A painful agent run is not automatically reusable knowledge. Most transcripts preserve the route that happened to work, mixed with false starts, environment accidents, and assumptions the operator never wrote down. Turning that into a "skill" without evaluation only makes the accident easier to repeat.
The standard I use is stricter: the second run should be cheaper and more reliable than the first, on an input the first run did not see.
- Pattern
- Skill extraction with evaluation
- Output
- Capability lifecycle
- Use when
- A costly investigation or operational task is likely to recur
The number that changed with the boundary
In one read-only investigation, the agent returned a precise-looking count of redundant directories. The number changed when the search boundary changed. The first result was not fabricated, but it bundled an unstated definition of "redundant," a particular traversal depth, and exclusions that existed only in the conversation.
That run contained a useful procedure. It did not yet contain a reusable skill.
The distinction matters because a polished runbook could have fossilized the original counting mistake. The real reusable knowledge was how to define the candidate set, preserve exclusions, compare content and ownership, and report uncertainty before recommending deletion.
A skill has four maturity levels
I separate reuse into levels so a team does not call every saved prompt an engineering capability.
| Level | Artifact | What it proves |
|---|---|---|
| 0. Transcript | The successful conversation | Only that one operator completed one case |
| 1. Procedure | Ordered steps, inputs, outputs, and stop conditions | Another operator can attempt the same class of work |
| 2. Executable skill | Parameterized commands, tool calls, or code with bounded permissions | The procedure can run consistently |
| 3. Evaluated capability | Fixtures, expected results, failure cases, and versioned changes | The skill works beyond the source incident |
Most teams stop at Level 1 and then discover, during an urgent second run, that the procedure depended on hidden machine state or the original author's judgment.
Extract invariants, not chronology
The transcript tells you what happened. Skill design asks a different set of questions:
- Trigger: What observable condition should invoke this skill?
- Inputs: Which values vary per run, and which context must be fetched?
- Invariants: Which checks must happen regardless of input?
- Authority: What may the skill read, mutate, deploy, or delete?
- Evidence: What output lets a reviewer verify the result?
- Failure exits: When must it stop rather than improvise?
- Freshness: Which assumptions can expire between runs?
For the directory investigation, a reusable contract might look like this:
name: redundant-directory-audit
mode: read-only
inputs:
root: required
max_depth: required
exclusions: required
checks:
- list candidates within the declared boundary
- compare file content or hashes
- inspect references and ownership
- check recent activity
output:
- candidate path
- reason for suspicion
- conflicting evidence
- confidence
- deletion recommendation
stop_when:
- boundary is ambiguous
- ownership cannot be established
- comparison requires write accessThe output does not promise deletion. It produces a review set. That is the invariant the original run was trying to discover.
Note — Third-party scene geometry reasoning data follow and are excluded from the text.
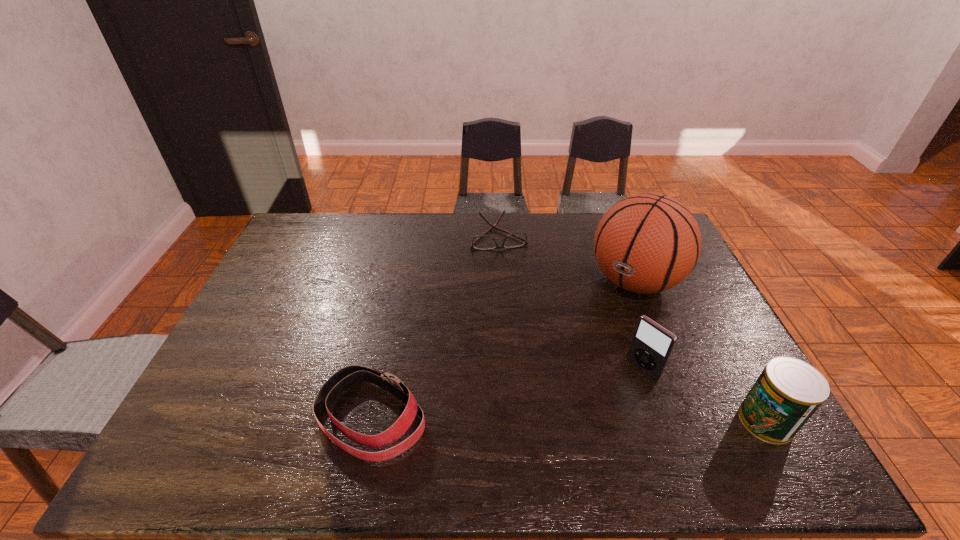
I want to click on dog collar situated at the near edge, so (345, 378).

The height and width of the screenshot is (540, 960). Identify the location of can situated at the near edge. (788, 392).

The width and height of the screenshot is (960, 540). What are the coordinates of `can located in the right edge section of the desktop` in the screenshot? It's located at (788, 392).

Where is `basketball that is at the right edge`? Image resolution: width=960 pixels, height=540 pixels. basketball that is at the right edge is located at coordinates (646, 243).

At what (x,y) coordinates should I click in order to perform the action: click on object that is at the near right corner. Please return your answer as a coordinate pair (x, y). The height and width of the screenshot is (540, 960). Looking at the image, I should click on (788, 392).

This screenshot has width=960, height=540. I want to click on blank space at the far edge, so click(444, 226).

Find the location of `vacant region at the near edge of the desktop`. vacant region at the near edge of the desktop is located at coordinates (369, 402).

At what (x,y) coordinates should I click in order to perform the action: click on blank space at the left edge. Please return your answer as a coordinate pair (x, y). This screenshot has height=540, width=960. Looking at the image, I should click on (279, 255).

The width and height of the screenshot is (960, 540). In order to click on free space at the right edge of the desktop in this screenshot , I will do `click(709, 377)`.

Locate an element on the screen. The height and width of the screenshot is (540, 960). free spot at the far left corner of the desktop is located at coordinates (326, 226).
Evaluate the dangerous edges
A skill should be tested against cases designed to break its assumptions, not just a replay of the successful transcript.
For a repository cleanup skill, I would keep fixtures for:
- Two byte-identical directories where one is actively referenced.
- Similar names with materially different content.
- A generated directory whose source lives elsewhere.
- An apparently unused directory with recent commits.
- An inaccessible path that must be reported as unknown, not empty.
The evaluation should score the decision artifact, not merely whether the tool ran. Did it preserve uncertainty? Did it avoid recommending deletion when ownership was unresolved? Did the same input produce a stable candidate set?
For model-backed skills, keep the raw evidence and expected decision separate from the phrasing of the answer. Models and prompts will change. The operating constraint should survive them.
Reuse has maintenance cost
Packaging a workflow creates an owner and a compatibility obligation. APIs change, repository layouts move, permissions tighten, and a once-valid heuristic becomes dangerous. A skill that is not versioned and exercised becomes a confident form of stale documentation.
Not every painful run deserves this investment. I extract a Level 2 or Level 3 skill when at least one of these is true:
- the task will recur across teams or environments;
- failure has production, security, or deletion risk;
- the discovery cost was high enough that repeating it is wasteful;
- the procedure enforces a team policy that should not depend on operator memory.
Otherwise, a short decision record may be the better artifact.
The durable output of an agent session is not always code. But it is only a skill when it can face a new case, preserve its limits, and still produce a result another engineer can trust.